Mauro Pagani nasce a Chiari, nella pianura bresciana a pochi chilometri dalla Franciacorta, a un quarto a mezzanotte del 5 febbraio 1946, figlio di una casalinga e del proprietario di una piccola officina meccanica – Officine Meccaniche è il nome, molti anni dopo, del suo celebre studio di registrazione – che rievocherà nella bellissima La neve de Natale che vi consiglio di ascoltare se già non la conoscete (“Ga sarà anche la me mama/ biondina a sedesani/ ga sarà il mio babo/ bafi e divisa blu”).

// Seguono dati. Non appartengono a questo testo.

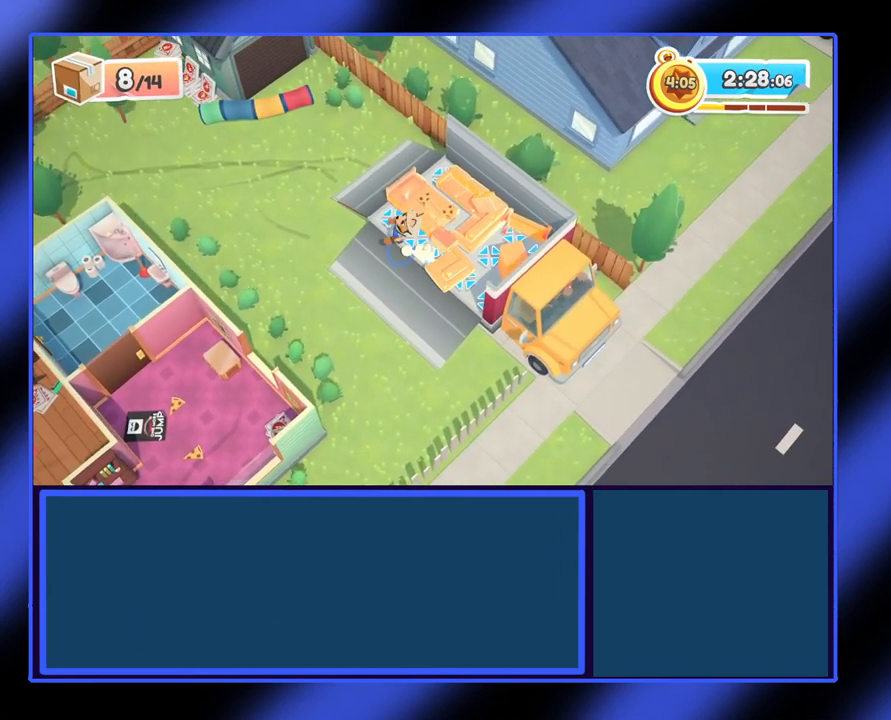
{"buttons": [], "left_stick": "down", "events": [[33, "A", "up"], [67, "left_stick", "down-left"], [267, "left_stick", "down"]]}
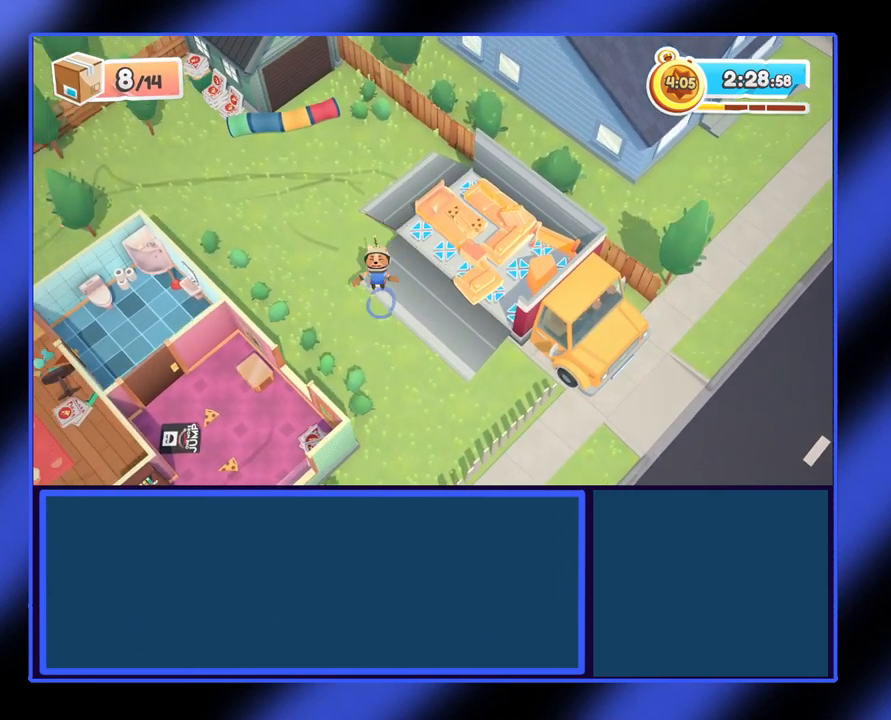
{"buttons": [], "left_stick": "down-left", "events": [[333, "left_stick", "down-left"]]}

Una madre ironica che, quando lui le chiede se è stato concepito il 25 aprile del ‘45, risponde: troppa confusione in quel giorno, più facile che sia stato il 26 o il 27. Un padre rigido, ex sergente pilota di idrovolanti, che gli trasmette l’amore per la musica ma lo manda in collegio quando il parroco lo mette in guardia: con quel temperamento, il ragazzo può diventare un santo o un grande delinquente.
Già, perché in quel 5 febbraio 1946 Pagani giura che sono nati in due, troppi cinque chili e sei per un neonato solo. Dunque lui e il Fuggiasco, lui quello che sgobba e prova a tenere insieme tutto, il Fuggiasco quello che mette tutto in discussione e si ribella. Mauro è la somma dei due: della concretezza e delle fughe in avanti. Adolescente blandamente ribelle (si fa espellere due volte da quei collegi di preti: una volta perché dice a un insegnante che non ama quel dio così indifferente di fronte alla sofferenza e all’ingiustizia, una seconda perché mette un gorilla impagliato nella branda del rettore) ma con una maturità classica fra le prime cento d’Italia, studente di violino e di teoria musicale già a tredici anni, militante nei gruppi beat e rock dell’area bresciana negli anni ‘60 della sua formazione, musicista nei night tra malavitosi e belle sgualcite, fino all’incontro nel 1970 con I Quelli, che hanno scalato le classifiche con La bambolina che fa no e, insofferenti a quella dieta musicale fatta soprattutto di versioni italiane più o meno infedeli dei successi stranieri – le chiamano cover – si accingono a cambiare pelle.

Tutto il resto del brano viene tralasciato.